Das moralisch richtige Leben beinhaltet auch das Leben anderer Menschen, der Tiere und generell seiner gesamten Umwelt. Das Gegenteil der Vorstellung der idealen Welt des Taiping ist nicht das Chaos (Luan 乱) sondern vielmehr die Unterbrechung Jue (绝), was gleichbedeutend mit 'zu einem Ende bringen' und konkret das 'Töten' ist, da das Leben selbst der Tiere zentrale Bedeutung hat.
Ein wichtiger Aspekt der Taiping - Lehre ist es, bestimmte Taten zu vermeiden, die als Sünden gelten.

+ Brunnen graben / + Zirkulation von Besitztümern und Hilfe für die Armen / + Enthaltsamkeit
- Weigerung über Dao und De zu lernen / - Ignorieren der Möglichkeiten zur Lebensverlängerung
- Abbrennen von Waldflächen / - Kindsmord

Das Taiping Jing spricht sich für einen Sozialstaat aus. Sozialstaatliche Maßnahmen, wie die Verteilung von Besitz von Oben nach Unten, spielen genauso eine Rolle wie das Spenden von Geld und Lebensmitteln für Bedürftige.
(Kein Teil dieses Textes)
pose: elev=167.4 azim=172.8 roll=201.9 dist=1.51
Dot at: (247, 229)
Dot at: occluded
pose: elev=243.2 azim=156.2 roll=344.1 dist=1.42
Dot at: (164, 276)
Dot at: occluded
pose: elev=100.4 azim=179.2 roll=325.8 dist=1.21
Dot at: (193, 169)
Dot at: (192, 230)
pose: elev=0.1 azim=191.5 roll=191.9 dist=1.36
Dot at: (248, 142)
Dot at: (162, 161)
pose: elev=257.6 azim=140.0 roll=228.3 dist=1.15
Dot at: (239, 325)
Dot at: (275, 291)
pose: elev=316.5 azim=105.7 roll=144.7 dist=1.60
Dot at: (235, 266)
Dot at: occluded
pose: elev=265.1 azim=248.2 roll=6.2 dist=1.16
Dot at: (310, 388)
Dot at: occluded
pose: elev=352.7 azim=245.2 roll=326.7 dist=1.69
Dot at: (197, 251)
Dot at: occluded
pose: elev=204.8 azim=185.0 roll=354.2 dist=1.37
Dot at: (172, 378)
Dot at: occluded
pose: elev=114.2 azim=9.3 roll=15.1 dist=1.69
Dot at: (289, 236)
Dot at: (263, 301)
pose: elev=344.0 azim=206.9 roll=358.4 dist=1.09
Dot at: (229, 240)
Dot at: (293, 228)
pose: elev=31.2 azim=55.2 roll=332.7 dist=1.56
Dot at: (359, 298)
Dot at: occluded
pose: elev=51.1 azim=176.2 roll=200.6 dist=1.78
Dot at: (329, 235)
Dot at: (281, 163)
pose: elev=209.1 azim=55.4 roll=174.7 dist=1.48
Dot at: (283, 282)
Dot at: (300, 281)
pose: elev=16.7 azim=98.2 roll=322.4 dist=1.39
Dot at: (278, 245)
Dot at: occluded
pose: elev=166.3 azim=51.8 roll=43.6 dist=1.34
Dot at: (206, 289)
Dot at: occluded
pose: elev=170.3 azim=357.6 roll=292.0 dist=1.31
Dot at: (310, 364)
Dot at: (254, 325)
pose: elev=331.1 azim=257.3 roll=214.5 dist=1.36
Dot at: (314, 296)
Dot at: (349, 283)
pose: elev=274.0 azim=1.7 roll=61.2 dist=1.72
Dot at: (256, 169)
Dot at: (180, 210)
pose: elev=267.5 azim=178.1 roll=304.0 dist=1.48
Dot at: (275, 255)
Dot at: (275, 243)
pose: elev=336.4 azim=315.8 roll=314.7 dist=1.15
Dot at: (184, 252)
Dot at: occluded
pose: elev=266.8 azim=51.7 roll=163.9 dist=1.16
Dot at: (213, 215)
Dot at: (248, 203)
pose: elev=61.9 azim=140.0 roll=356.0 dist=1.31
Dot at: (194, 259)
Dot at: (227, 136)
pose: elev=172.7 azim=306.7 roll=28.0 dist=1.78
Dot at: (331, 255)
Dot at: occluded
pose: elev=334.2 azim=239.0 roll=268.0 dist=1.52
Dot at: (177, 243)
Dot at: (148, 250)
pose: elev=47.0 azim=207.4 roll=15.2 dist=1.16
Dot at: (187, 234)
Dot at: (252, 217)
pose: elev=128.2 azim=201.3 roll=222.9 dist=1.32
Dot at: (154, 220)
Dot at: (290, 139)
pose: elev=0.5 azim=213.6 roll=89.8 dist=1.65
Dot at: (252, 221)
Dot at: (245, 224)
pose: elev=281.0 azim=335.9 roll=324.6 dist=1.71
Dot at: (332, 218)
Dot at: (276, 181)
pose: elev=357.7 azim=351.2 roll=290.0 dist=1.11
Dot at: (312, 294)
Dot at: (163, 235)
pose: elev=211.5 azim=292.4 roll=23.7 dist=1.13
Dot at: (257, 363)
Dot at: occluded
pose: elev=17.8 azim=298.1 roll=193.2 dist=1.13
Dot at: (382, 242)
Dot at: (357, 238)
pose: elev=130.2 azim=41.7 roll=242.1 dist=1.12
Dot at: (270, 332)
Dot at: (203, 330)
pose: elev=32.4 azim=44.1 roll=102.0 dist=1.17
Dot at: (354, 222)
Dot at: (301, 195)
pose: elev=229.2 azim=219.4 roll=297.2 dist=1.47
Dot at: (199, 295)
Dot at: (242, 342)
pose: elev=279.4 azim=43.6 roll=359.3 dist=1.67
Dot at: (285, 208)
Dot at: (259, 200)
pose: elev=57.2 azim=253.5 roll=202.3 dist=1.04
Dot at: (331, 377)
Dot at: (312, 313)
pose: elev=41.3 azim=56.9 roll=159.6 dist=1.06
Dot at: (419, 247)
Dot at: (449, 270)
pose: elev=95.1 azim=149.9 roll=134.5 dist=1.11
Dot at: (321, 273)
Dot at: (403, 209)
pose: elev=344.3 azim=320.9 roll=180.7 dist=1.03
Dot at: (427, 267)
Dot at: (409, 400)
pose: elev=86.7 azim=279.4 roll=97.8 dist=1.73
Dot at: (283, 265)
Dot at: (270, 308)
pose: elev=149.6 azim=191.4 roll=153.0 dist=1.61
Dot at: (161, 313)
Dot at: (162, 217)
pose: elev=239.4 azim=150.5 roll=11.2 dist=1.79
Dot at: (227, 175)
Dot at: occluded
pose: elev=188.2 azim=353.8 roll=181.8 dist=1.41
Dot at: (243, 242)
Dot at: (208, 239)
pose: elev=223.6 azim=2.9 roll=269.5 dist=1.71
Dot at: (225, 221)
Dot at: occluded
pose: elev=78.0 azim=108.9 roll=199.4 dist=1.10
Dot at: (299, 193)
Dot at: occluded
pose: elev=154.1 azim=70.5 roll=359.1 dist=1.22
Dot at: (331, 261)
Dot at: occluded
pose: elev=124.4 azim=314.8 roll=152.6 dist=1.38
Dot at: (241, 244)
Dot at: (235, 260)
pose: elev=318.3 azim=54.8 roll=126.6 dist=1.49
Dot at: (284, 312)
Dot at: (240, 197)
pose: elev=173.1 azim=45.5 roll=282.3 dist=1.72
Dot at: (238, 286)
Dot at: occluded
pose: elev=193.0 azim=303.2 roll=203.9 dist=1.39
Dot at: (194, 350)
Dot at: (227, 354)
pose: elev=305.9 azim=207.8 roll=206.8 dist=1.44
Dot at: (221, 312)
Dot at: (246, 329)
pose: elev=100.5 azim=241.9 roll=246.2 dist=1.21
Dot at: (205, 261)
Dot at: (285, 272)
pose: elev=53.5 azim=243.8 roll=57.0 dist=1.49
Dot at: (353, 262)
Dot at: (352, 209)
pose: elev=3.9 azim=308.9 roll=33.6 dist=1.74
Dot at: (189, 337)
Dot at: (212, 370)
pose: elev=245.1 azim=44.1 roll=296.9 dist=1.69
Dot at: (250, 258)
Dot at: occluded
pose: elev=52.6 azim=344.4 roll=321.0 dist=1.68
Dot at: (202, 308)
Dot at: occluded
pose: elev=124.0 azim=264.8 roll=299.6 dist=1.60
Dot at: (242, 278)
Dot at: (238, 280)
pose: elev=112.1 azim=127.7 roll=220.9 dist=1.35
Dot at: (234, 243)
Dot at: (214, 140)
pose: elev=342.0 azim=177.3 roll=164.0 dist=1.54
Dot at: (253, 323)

Mit Chengfu (承负) bezeichnet das Taiping Jing ein vererbtes Böses. Das Fehlverhalten eines jeden Einzelnen sammelt sich über Generationen hinweg kollektiv an. Jede einzelne Sünde besteht weiter, auch nachdem sie bereits für Jahrzehnte von den Menschen vergessen ist. Sie lässt sich einfach entfernen, sondern addiert sich zu den bisherigen Sünden, bis es zu einem Chengfu-Maximum(Chenfu Zhi Ji 承负之极) kommt.
Sünden werden im Taiping Jing mit Krankheit verbunden, die nur durch eine Beichte beseitigt werden können, die ein daoistischer Meister begleitet, der den Kranken befragt und so herauszufinden versucht, welche seiner begangenen Sünden die Krankheit ausgelöst haben könnte.